A new Gonski-style funding model for universities will not improve higher education outcomes, but will prove the federal government has not learned the lessons from the tried and failed approaches of the past.
Education Minister Jason Clare has stressed a key objective of the Universities Accord will be re-tilting admissions and funding policies in favour of disadvantaged students. This includes a possible Gonski-style ‘needs-based’ university funding approach and guaranteed admissions for Indigenous and rural students. Even means-testing of tuition subsidies (in effect, a penalty on better-off students) hasn’t been ruled out.
While there are many sensible reform options proposed by the Accord’s reviewers, Clare’s apparent emphasis on increasing and redistributing inputs as the system’s silver bullet is a clear echo of Gillard-era education reform.
Gillard introduced the so-called ‘demand-driven system’ principally intended to increase university participation from disadvantaged students and to uncap funding of subsidised places. But the Productivity Commission’s review of the policy graded it a “mixed report card”. Namely, while it did dramatically increase enrolments and funding overall, it also made little dent on equity grounds. In effect, the policy mostly improved university access for middle-class, and middle- and low-ability students, rather than the most disadvantaged.
An even more illustrative case was Gonski school funding reforms, also spearheaded by Gillard. As is now clear, this funding splurge has not substantially reduced funding inequities, raised student achievement or reduced achievement gaps. On all counts, progress has gone backwards, despite an additional $20 billion in annual spending, and around 20 per cent more per student in real terms.
The cautionary tale from these expensive and ineffective policy experiments is that simply increasing and redistributing inputs is no way to improve an education system. That lesson must be learned if we’re to avert billions of additional spending going to waste.
Of course, the government is right — as was Gillard’s at the time — to highlight the persistent problems of educational inequality. But it’s wrong in its proposed solutions. Rather than fixating on inputs, funding reform must be focussed on lifting outcomes and improving incentives.
The Gonski fallacy that a lack of inputs was the source of educational underperformance should not be repeated. Just as Australian school funding is around 18 per cent higher per student than the OECD average, university funding (while admittedly a fickler international comparison) is around 22 per cent higher per student.
Despite this, university students’ reporting of teaching quality and experience have long been disappointing (and certainly predate Covid-19 era online learning).
More could be done to make university resourcing more impactful.

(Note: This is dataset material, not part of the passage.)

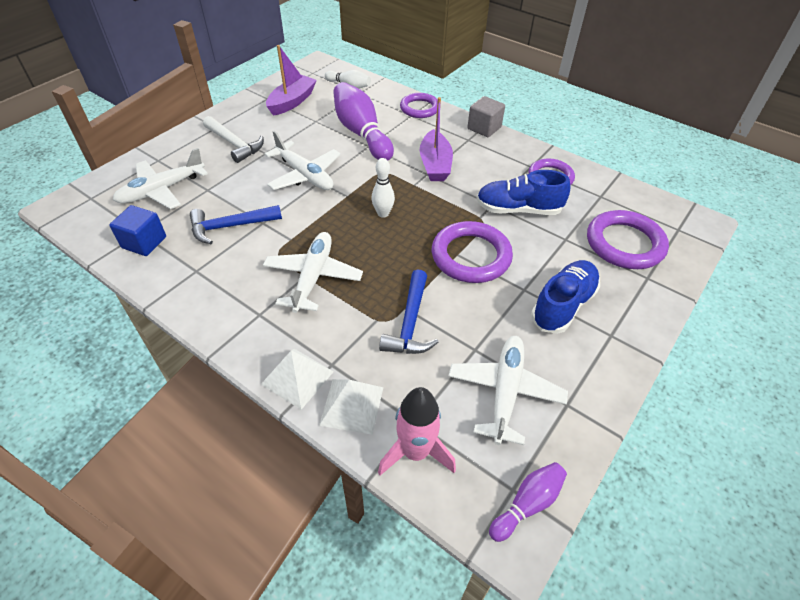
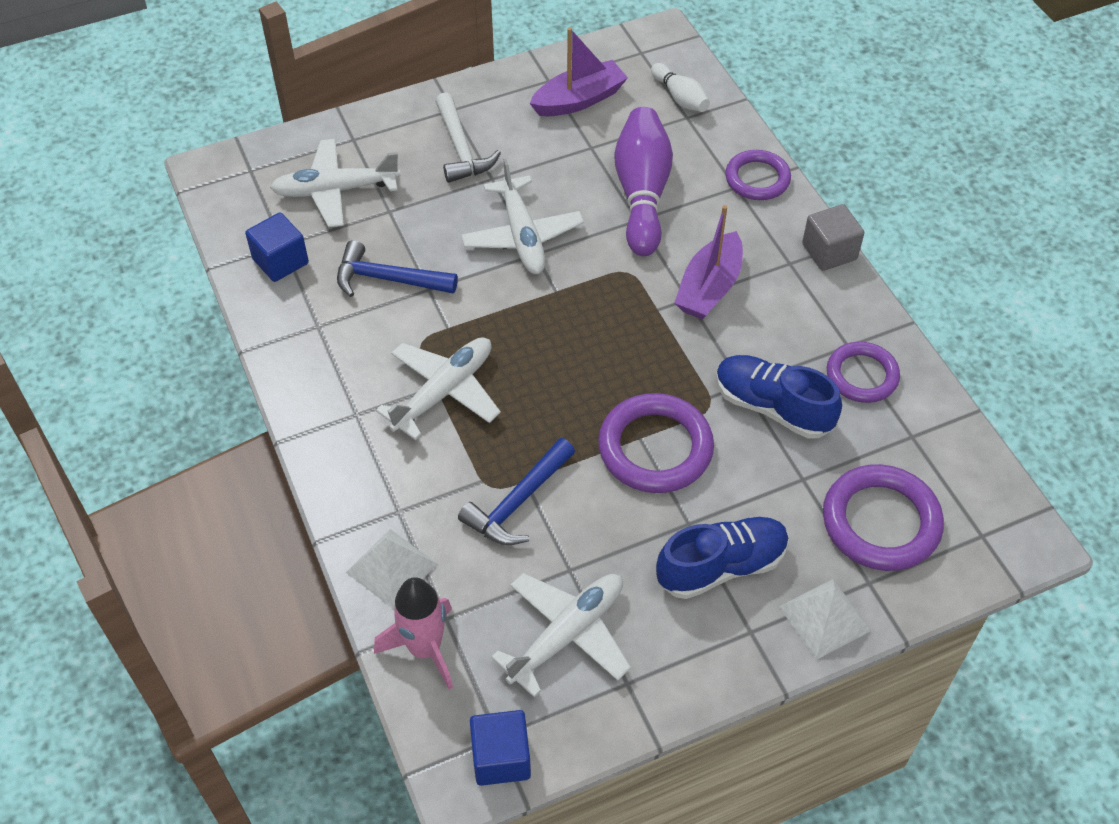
camera: 30 degrees right, 5 degrees up
(297, 377) = (354, 509): white pyramid -> white pyramid (824, 618)
(383, 213) = (585, 337): white bowling pin -> none
(527, 504) = (501, 758): purple bowling pin -> blue cube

Some funding could be quarantined for teaching and universities could better value the work of teaching-based academics.
A healthier dose of competition between universities could better stimulate innovation in students’ course offerings. A better sharing of financial risk between the taxpayer, university, and students could create a more sustainable compact for consumer protection.
And the performance-based funding arrangements — that have only cautiously been implemented to date — could be a vehicle for driving greater efficiency.

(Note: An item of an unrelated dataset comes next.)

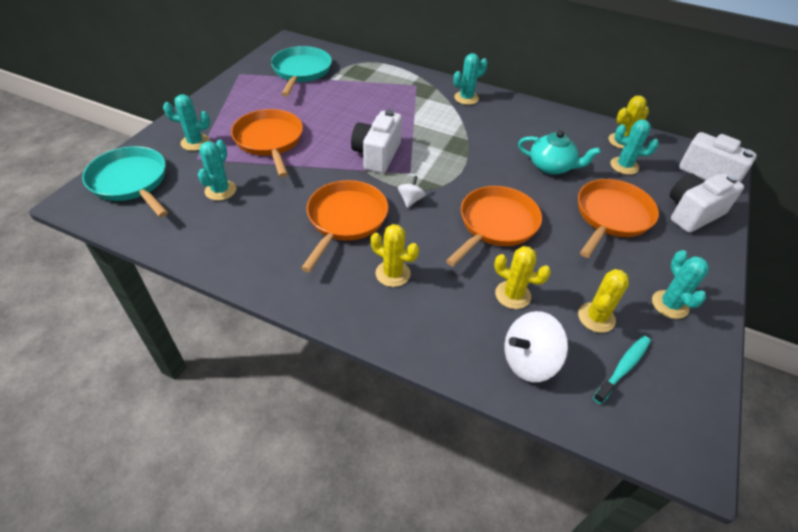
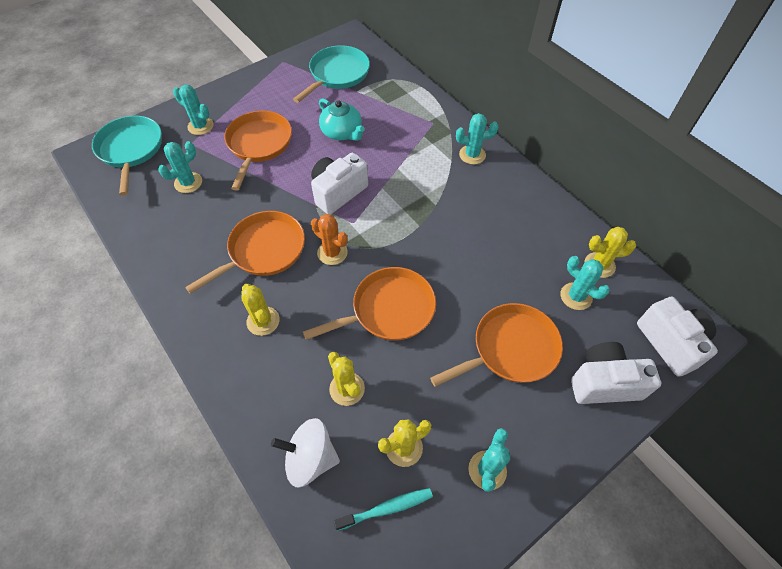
camera: 30 degrees right, 10 degrees up
(410, 200) = (332, 253): white spinning top -> orange cactus
(552, 166) = (496, 267): turquoise teapot -> turquoise teapot (342, 132)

The government may also need to moderate its ambitions for expanded university enrolments. Australians already spend more of their life in formal education than any other OECD country. But the salary premium — increased earnings of university degree-holders compared to school-leavers — is lower than in most countries.

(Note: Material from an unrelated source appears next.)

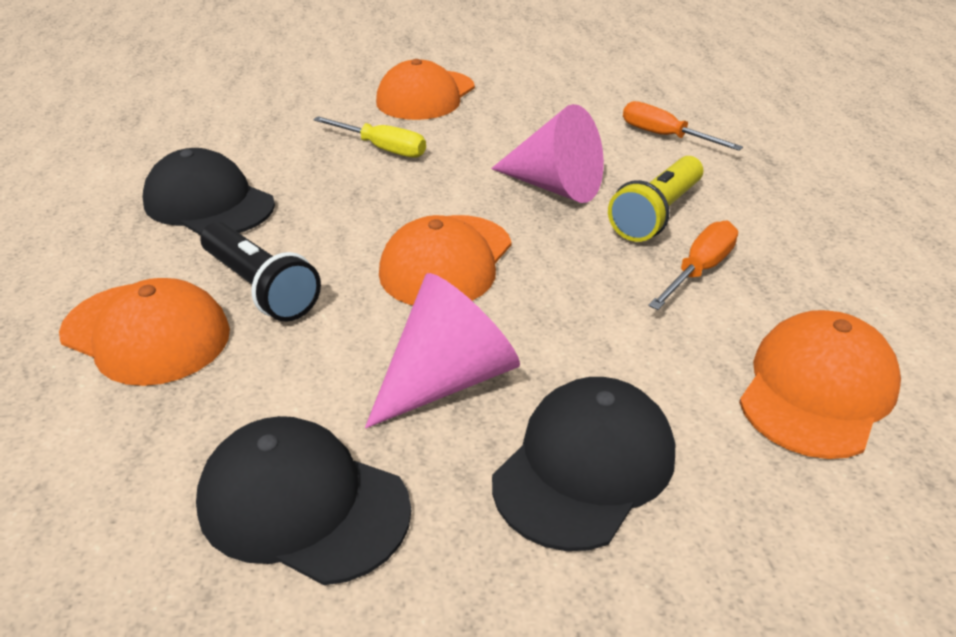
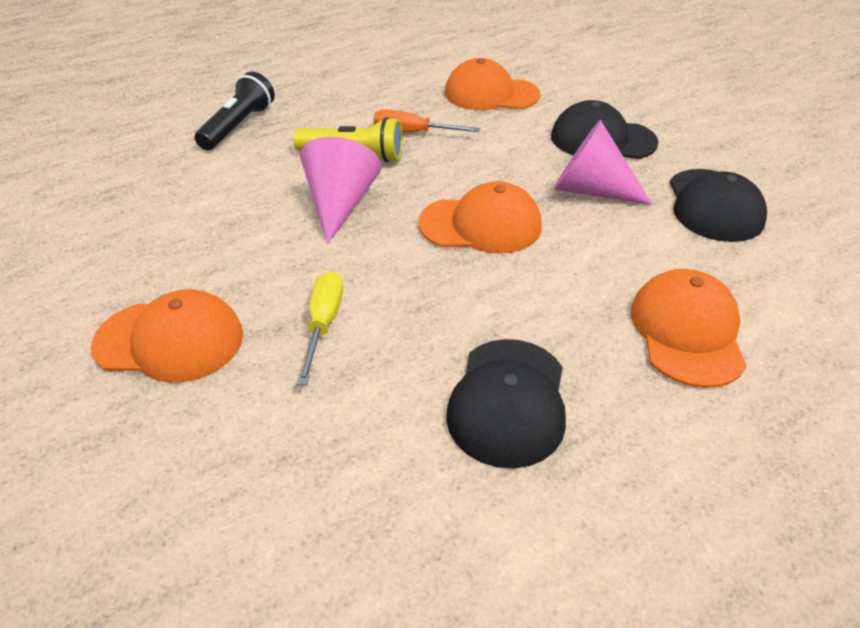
camera: 115 degrees left, 5 degrees up
(260, 288) = (589, 300): black flashlight -> black flashlight (238, 126)
(664, 136) = (220, 171): orange screwdriver -> none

As the Productivity Commission has shown, the market is not valuing university degrees as much as it has in the past, due to a glut of qualifications in some fields. This ‘degree inflation’ hits disadvantaged students the most, as was outlined in Prof Stephen Schwartz’s CIS paper.
The government may need greater patience in addressing university access gaps to ensure that reducing inequality doesn’t come at the expense of the sector’s quality.
Unfortunately, the primary reason of underrepresentation of disadvantaged cohorts at university requires a long-term correction of school underachievement, rather than a university funding and admissions fix.
As the watering down of admissions policies over recent decades shows, it’s easier to increase the number of enrolments than it is to increase graduations.
Dismal and worsening completion rates — particularly of lower-ability and (the disproportionately disadvantaged) students who balance work and study — reflect issues with onboarding and remediation of students who could use more support.
The government could embark on meaningful university reform through this Accord, but for it to achieve its lofty ambitions, it must avoid another reheat of failed inputs-based approaches on education reform.
Glenn Fahey is program director in education policy at the Centre for Independent Studies.